▸ **EXERCISE TEXT**
—————
Source: Ben Chua, The Straits Times, 6 June 2017
Is your car’s COE coming to an end? Here are 10 THINGS you should know if you’re thinking of renewing your COE.
According to the Land Transport Authority (LTA), nearly one in four cars had their Certificates of Entitlement (COEs) renewed in 2016. Higher car prices from an increase in import taxes and surcharges in recent years, and uncertain economic climates, has contributed to more COE revalidations, as car owners seek alternatives to new car ownership.
In 2017, more than 100,000 cars will see their COEs approach expiry, and three out of 10 cars are currently over eight-years old. If you own one of these cars, you will have a decision to make as its COE expiry deadline approaches. Here are 10 things to know before deciding to give your car a new lease of life.
- You will forgo your PARF rebate
When you opt to renew your car’s COE, you’ll instantly lose its PARF rebate. This is the amount of money the Government returns you upon deregistration, also known as the scrap value.
This should be considered if your car’s ARF value is fairly significant. For example, if you have a premium car such as 2007 Mercedes-Benz E200, which usually has an ARF value of around $50,000, you will be forgoing $25,000 in PARF rebates upon renewal. In contrast, cars like a 2007 Honda Civic, which typically has an ARF of about $20,000, will only ‘lose’ $10,000 in PARF rebates.
- There is additional loading on road tax for cars over 10-years old
For cars over 10-years old, there is an additional surcharge levied on its road tax. This is chargeable at 10% over the car’s regular yearly road tax rate, up to a maximum of 50%. For cars with large capacity engines, the increase can be quite significant. Using an example of a 2.4-litre car, its annual road tax will gradually increase from $1,632 beyond its 11th year, before hitting a maximum of $2,458 from the 15th year onwards.
- Non-renewable if COE is only revalidated for five years
There is an option of renewing your car’s COE for five years instead of 10, for which you pay half of the Prevailing Quota Premium (PQP) upon renewal. This might be a more financially sound option for those who don’t have as much cash for a 10-year COErenewal, but note that if you opt for a five-year renewal, you will be unable to extend the car’s lifespan beyond that. A 10-year COE can be renewed in perpetuity.
This does not apply to commercial vehicles however, which can be further renewed with a five-year revalidated COE, with a maximum lifespan of 20 years.
- You will suffer less depreciation on your car after renewal
Renewing your car’s COE will always be more financially accessible than buying a new car, as you’ll only pay for the new COE. Therefore, the resulting depreciation over the next 10 years will be significantly less.
Using again, the above example, a new Honda Civic retails for $111,999 inclusive of COE, and has an ARF of about $20,000. The PARF rebate after 10 years will therefore be $10,000 while the annual depreciation will be $10,199.
—————
▸ **DATASET EXTRACT**
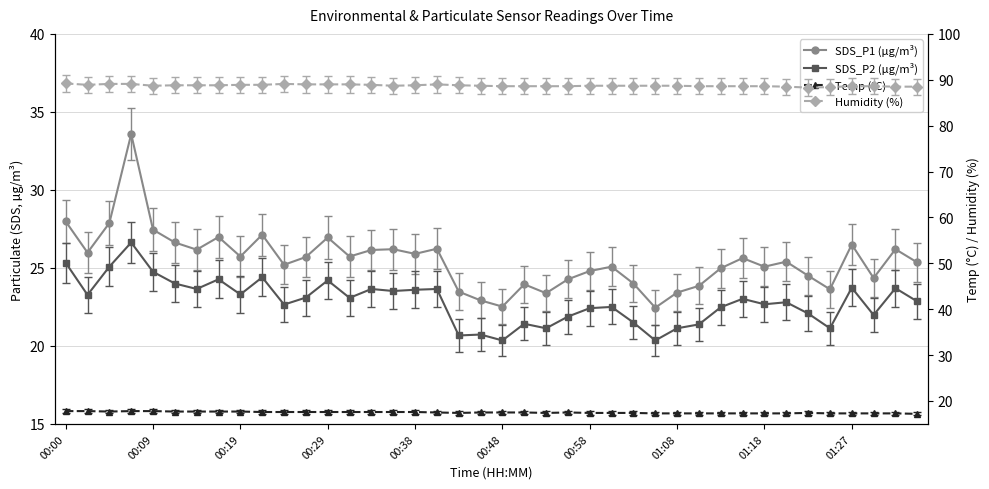

What is the average value of the Humidity (%) series?

88.7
—————
▸ **TASKS AND EXERCISES**
a. Summarize the COE renewal article in two sentences.
b. Reproduce the COE renewal article word for word, starting with "- Non-renewable if" and going on through "be significantly less.".
Nothing in the listing is needed here.

▸ **YOUR RESPONSES**
a. According to the Land Transport Authority, nearly one in four cars had their COEs renewed in 2016, as higher car prices and uncertain economic climates led owners to seek alternatives to new car ownership. Renewing a COE means losing the car's PARF rebate, paying a road tax surcharge once the car is over 10 years old, and being unable to extend a five-year renewal, though depreciation over the next 10 years will be significantly less than with a new car.

b.
- Non-renewable if COE is only revalidated for five years
There is an option of renewing your car’s COE for five years instead of 10, for which you pay half of the Prevailing Quota Premium (PQP) upon renewal. This might be a more financially sound option for those who don’t have as much cash for a 10-year COErenewal, but note that if you opt for a five-year renewal, you will be unable to extend the car’s lifespan beyond that. A 10-year COE can be renewed in perpetuity.
This does not apply to commercial vehicles however, which can be further renewed with a five-year revalidated COE, with a maximum lifespan of 20 years.
- You will suffer less depreciation on your car after renewal
Renewing your car’s COE will always be more financially accessible than buying a new car, as you’ll only pay for the new COE. Therefore, the resulting depreciation over the next 10 years will be significantly less.